Quattro minuti per massacrare e uccidere a mani nude un uomo.
Non ci sono parole adatte per descrivere un’aggressione folle da parte di un soggetto che pensava di essere un vendicatore, un troglodita difficile da considerare umano. Forse una rabbia scaturita da quel razzismo strisciante, alimentato da talk show sempre più urlati e da una brutta e nostalgica politica da camice nere, che diventa devastante se si salda all’ignoranza e all’arroganza.
Nessuna pietà, nessuno scrupolo hanno fermato l’ira di un soggetto pronto per le patrie galere, uno scarto di una società sempre più abbruttita.
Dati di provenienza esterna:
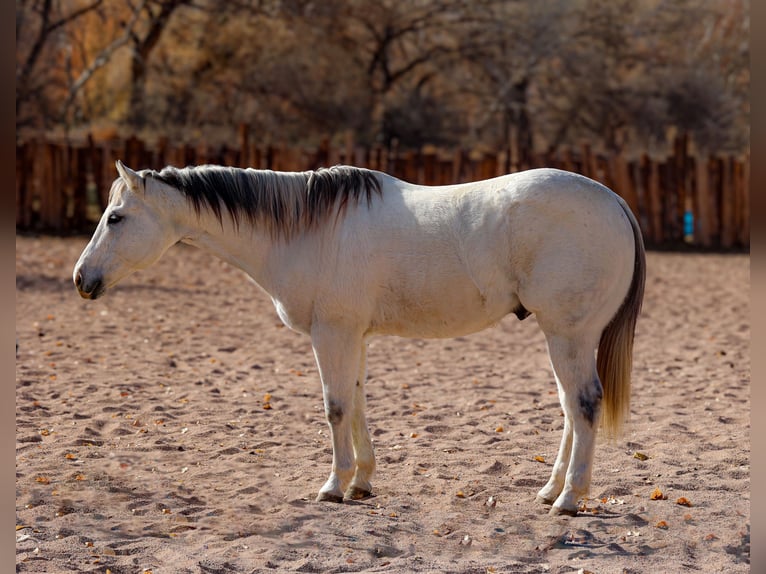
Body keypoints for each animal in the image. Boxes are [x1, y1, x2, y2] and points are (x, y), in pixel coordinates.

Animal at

Ma quello che lascia sconvolti è l’indifferenza delle persone, che hanno assistito al pestaggio senza intervenire, limitandosi a qualche inutile parola o a filmare la scena, poi postata sui social.
La morte in diretta, nel totale oblio delle coscienze, immersa nella peggiore disumanità.
Siamo sul bordo dell’abisso, trascinati dal disinteresse verso il prossimo, da una rabbia incontrollabile fine a se stessa, da un impoverimento culturale e politico drammatico, dalla totale assenza di valori e ideali.
Ormai si uccide per un nonnulla, si va in giro armati di coltello, ci si parcheggia per ore in locali pieni di giovani a bere fino allo sfinimento e l’impegno sociale è divenuto una chimera.
Siamo diventati mostri, che si cibano di slogan e ovvietà, pronti a dire “sono tutti uguali”, salvo poi apprezzare ladri ed evasori.
Non so come finirà questo percorso al contrario, ma è certo che l’indifferenza, prima o poi, ci condurrà all’inferno.